Source:
Inter Press Service, August 3, 2005
Title: “After 10-Year Hiatus, Pentagon Eyes New Landmine”
Author: Isaac Baker
Human Rights Watch website, August 2005
Title: “Development and Production of Landmines”
Faculty Evaluator: Scott Suneson
Student Researchers: Rachel Barry and Matt Frick
The Bush administration plans to resume production of antipersonnel landmine systems in a move that is at odds with both the international community and previous U.S. policy, according to the leading human rights organization, Human Rights Watch (HRW).
Nearly every nation has endorsed the goal of a global ban on antipersonnel mines. In 1994 the U.S. called for the “eventual elimination” of all such mines, and in 1996 President Bill Clinton said the U.S. would “seek a worldwide agreement as soon as possible to end the use of all antipersonnel mines.” The U.S. produced its last antipersonnel landmine in 1997. It had been the stated objective of the U.S. government to eventually join the 145 countries signatory to the 1997 Mine Ban Treaty, which bans the use, production, exporting, and stockpiling of antipersonnel landmines.
The Bush administration, however, made an about-face in U.S. antipersonnel landmine policy in February 2004, when it abandoned any plan to join the Mine Ban Treaty, also known as the Ottawa Convention. “The United States will not join the Ottawa Convention because its terms would have required us to give up a needed military capability,” the U.S. Department of State’s Bureau of Political-Military announced, summing up the administration’s new policy, “The United States will continue to develop non-persistent anti-personnel and anti-tank landmines.”
HRW reports that, “New U.S. landmines will have a variety of ways of being initiated, both command-detonation (that is, when a soldier decides when to explode the mine, sometimes called ‘man-in-the-loop’) and traditional victim-activation. A mine that is designed to be exploded by the presence, proximity, or contact of a person (i.e., victim-activation) is prohibited under the International Mine Ban Treaty.”
To sidestep international opposition, the Pentagon proposes development of the “Spider” system, which consists of a control unit capable of monitoring up to eighty-four hand-placed, unattended munitions that deploy a web of tripwires across an area. Once a wire is touched, a man-in-the-loop control system allows the operator to activate the devices.
The Spider, however, contains a “battlefield override” feature that allows for circumvention of the man-in-the-loop, and activation by the target (victim).
A Pentagon report to Congress stated, “Target Activation is a software feature that allows the man-in-the-loop to change the capability of a munition from requiring action by an operator prior to being detonated, to a munition that will be detonated by a target. The Chairman, Joint Chiefs of Staff, and the Service Chiefs, using best military judgment, feel that the man-in-the-loop system without this feature would be insufficient to meet tactical operational conditions and electronic countermeasures.”

SUPPLIED DATA:
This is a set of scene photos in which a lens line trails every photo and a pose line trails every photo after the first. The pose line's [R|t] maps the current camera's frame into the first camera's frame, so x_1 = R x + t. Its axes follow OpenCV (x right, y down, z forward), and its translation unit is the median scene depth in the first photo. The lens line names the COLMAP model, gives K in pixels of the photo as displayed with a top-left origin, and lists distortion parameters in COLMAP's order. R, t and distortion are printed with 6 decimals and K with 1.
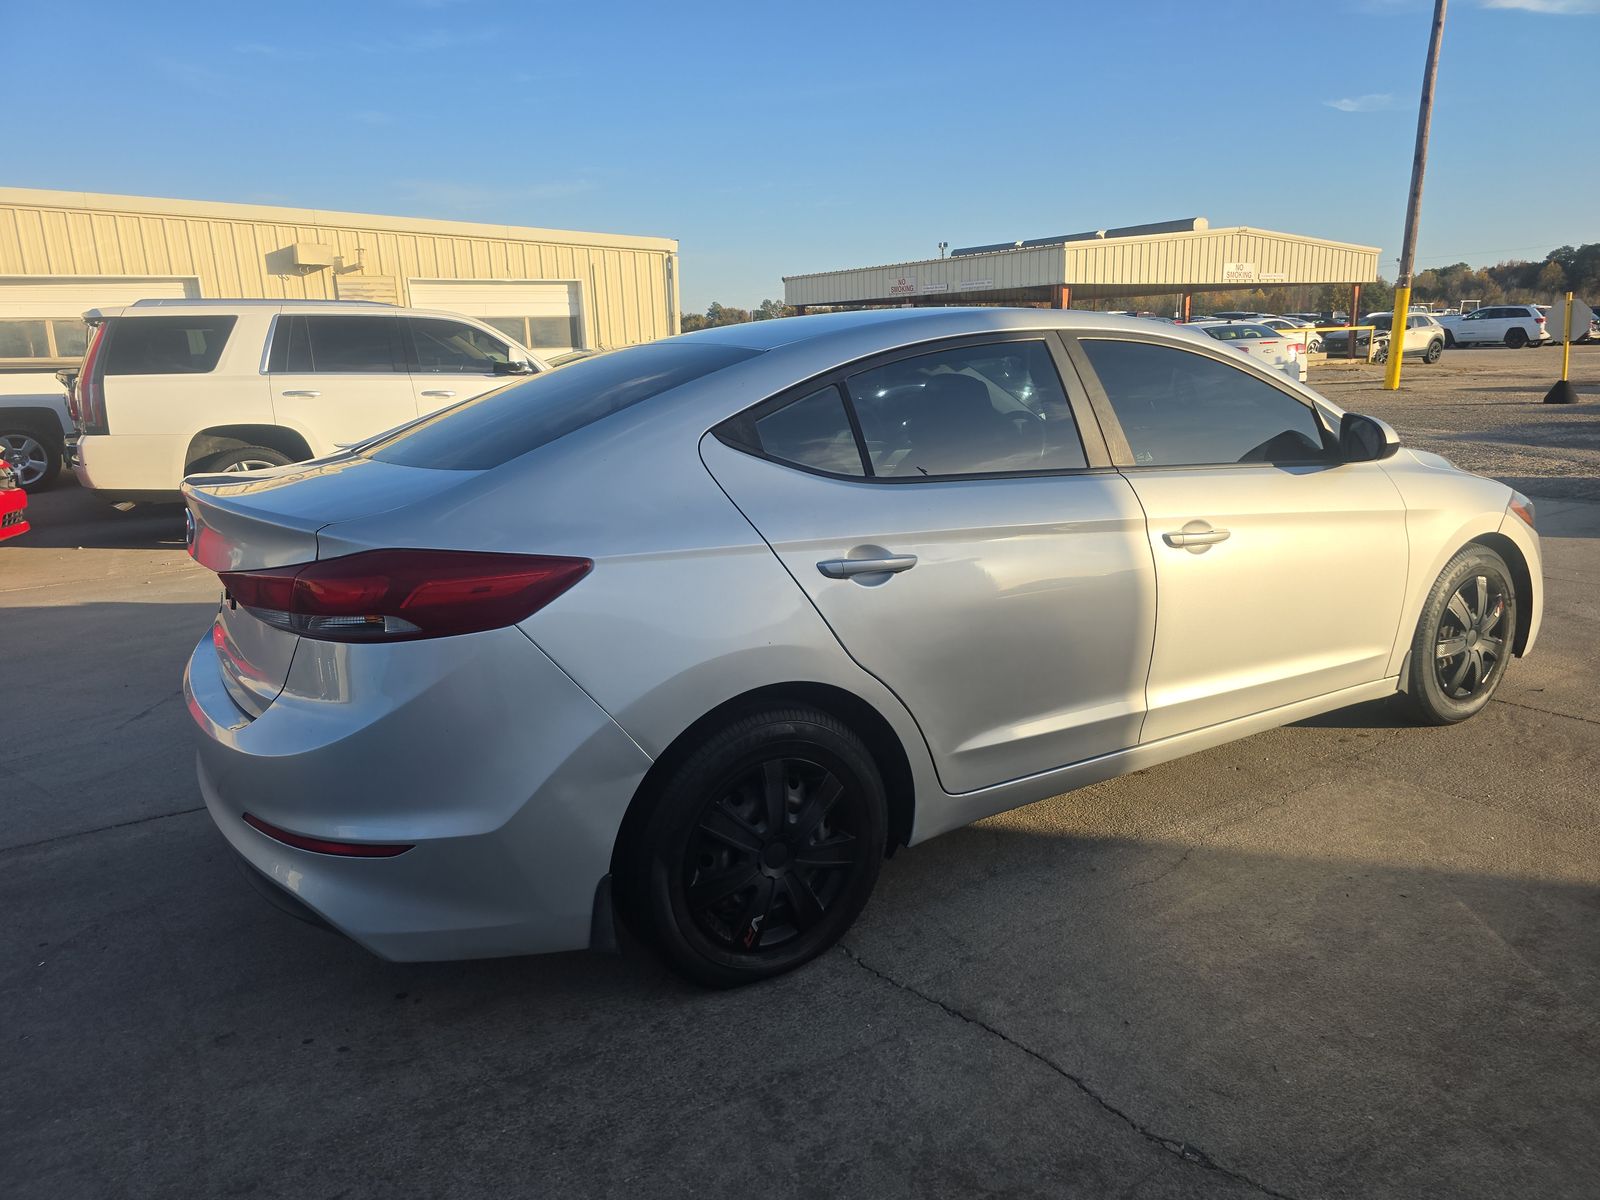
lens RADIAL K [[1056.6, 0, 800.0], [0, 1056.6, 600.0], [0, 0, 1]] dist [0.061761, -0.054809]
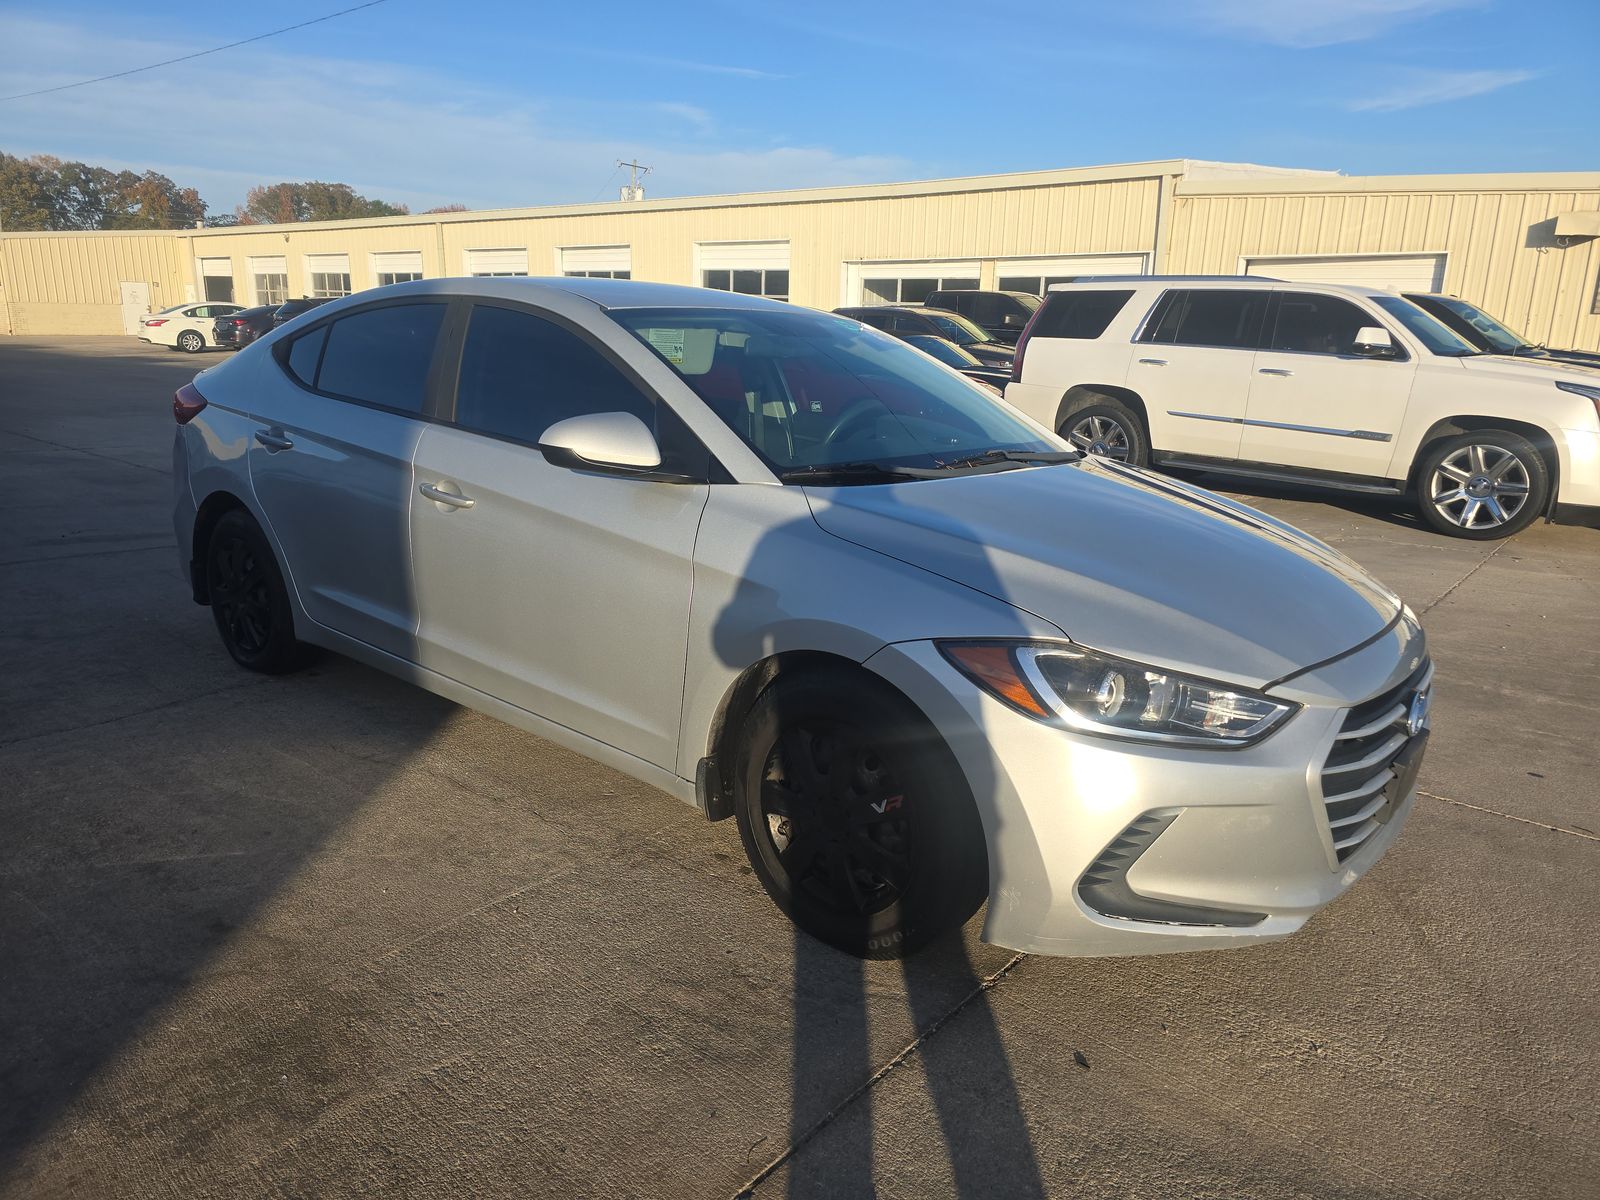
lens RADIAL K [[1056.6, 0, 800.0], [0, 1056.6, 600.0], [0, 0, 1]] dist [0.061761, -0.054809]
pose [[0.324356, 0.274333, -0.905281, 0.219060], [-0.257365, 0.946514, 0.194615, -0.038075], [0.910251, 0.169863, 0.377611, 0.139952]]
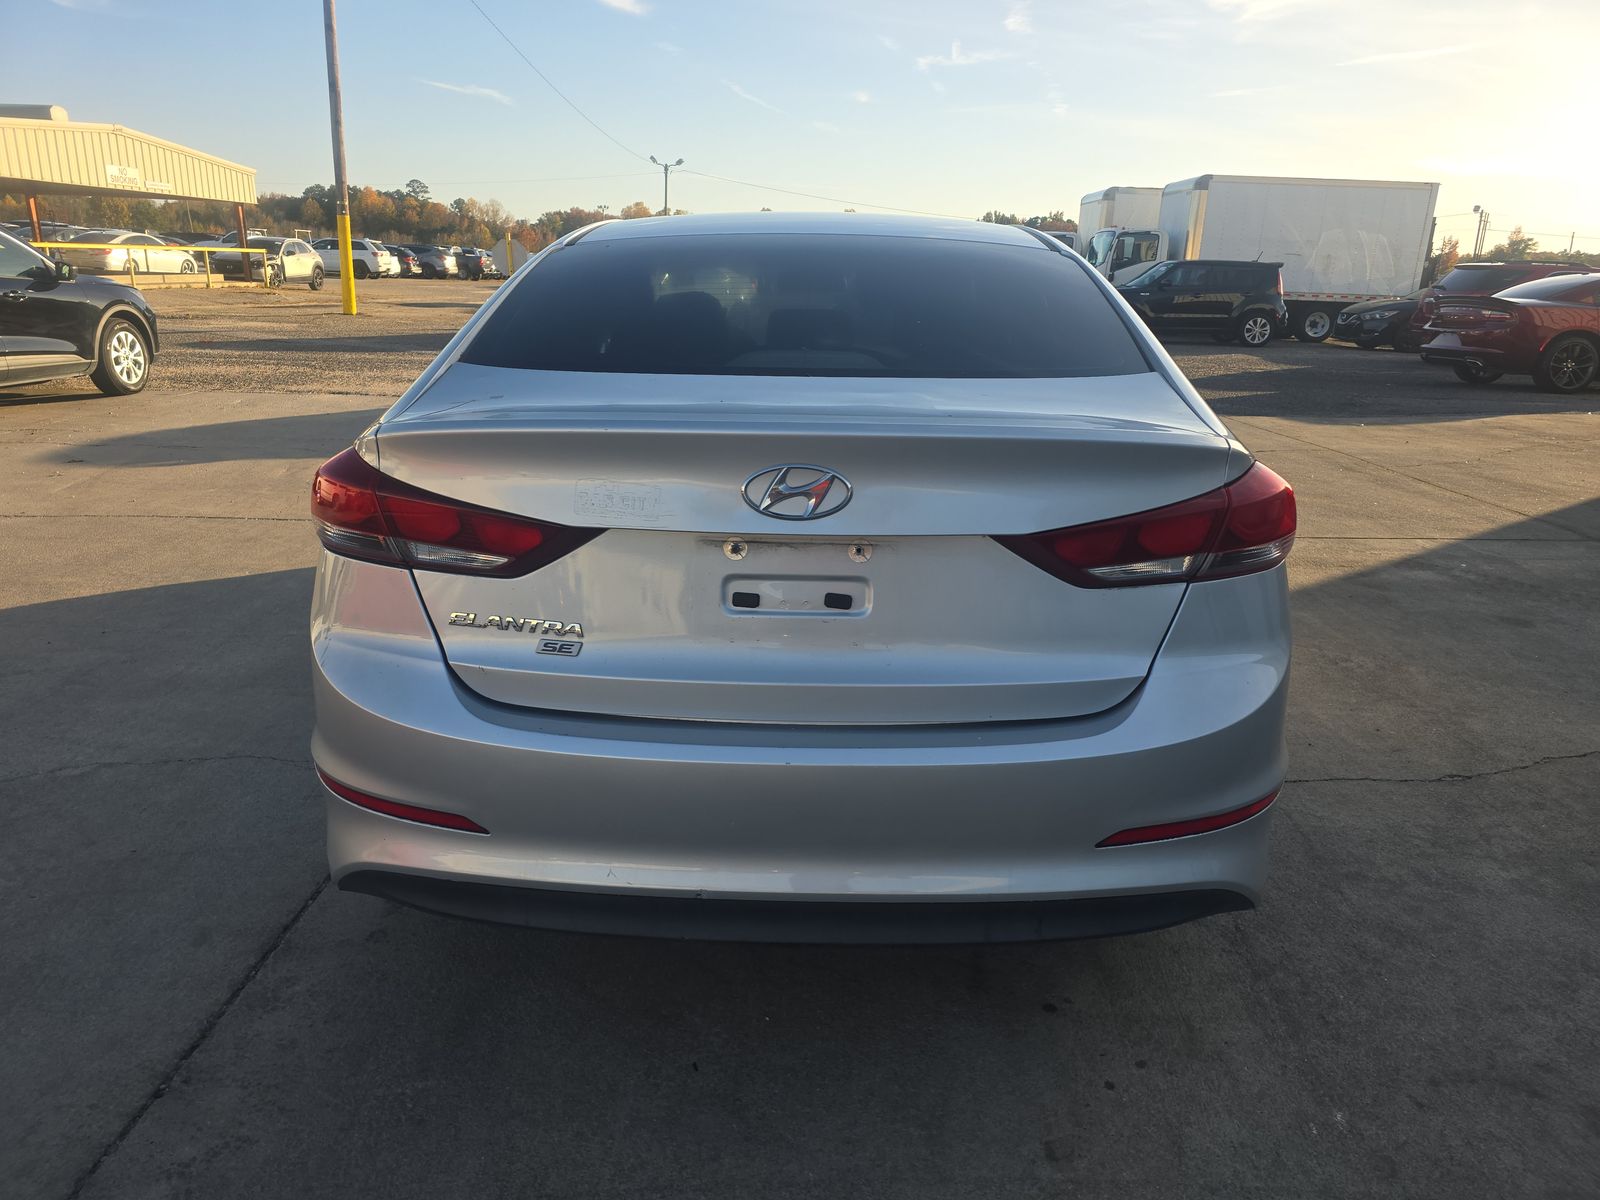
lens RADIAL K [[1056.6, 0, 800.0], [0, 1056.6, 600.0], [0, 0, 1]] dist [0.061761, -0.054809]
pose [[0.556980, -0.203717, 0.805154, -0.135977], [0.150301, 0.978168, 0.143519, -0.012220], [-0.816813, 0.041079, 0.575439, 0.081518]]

==

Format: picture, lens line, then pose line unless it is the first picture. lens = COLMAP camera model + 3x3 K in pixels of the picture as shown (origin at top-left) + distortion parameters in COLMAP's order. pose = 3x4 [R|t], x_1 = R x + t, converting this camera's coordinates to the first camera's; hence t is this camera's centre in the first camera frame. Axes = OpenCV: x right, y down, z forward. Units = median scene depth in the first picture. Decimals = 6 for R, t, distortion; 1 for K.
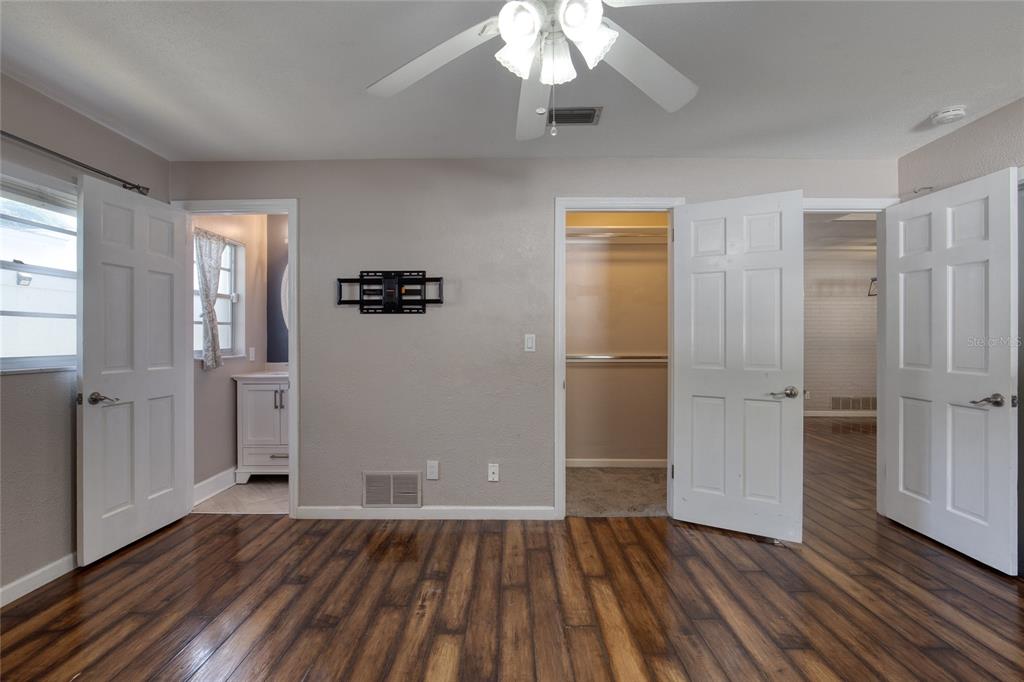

EXPLORE THE MATERIAL:
[1] List the activities that the landmine article says the 1997 Mine Ban Treaty bans for antipersonnel landmines.
[2] According to the landmine article, how many hand-placed munitions can the Spider system's control unit monitor?
[3] Please write out everything in the landmine article from "Nearly every nation" down to "of antipersonnel landmines.".

REPLIES:
[1] Use, production, exporting, and stockpiling.

[2] Up to eighty-four.

[3]
Nearly every nation has endorsed the goal of a global ban on antipersonnel mines. In 1994 the U.S. called for the “eventual elimination” of all such mines, and in 1996 President Bill Clinton said the U.S. would “seek a worldwide agreement as soon as possible to end the use of all antipersonnel mines.” The U.S. produced its last antipersonnel landmine in 1997. It had been the stated objective of the U.S. government to eventually join the 145 countries signatory to the 1997 Mine Ban Treaty, which bans the use, production, exporting, and stockpiling of antipersonnel landmines.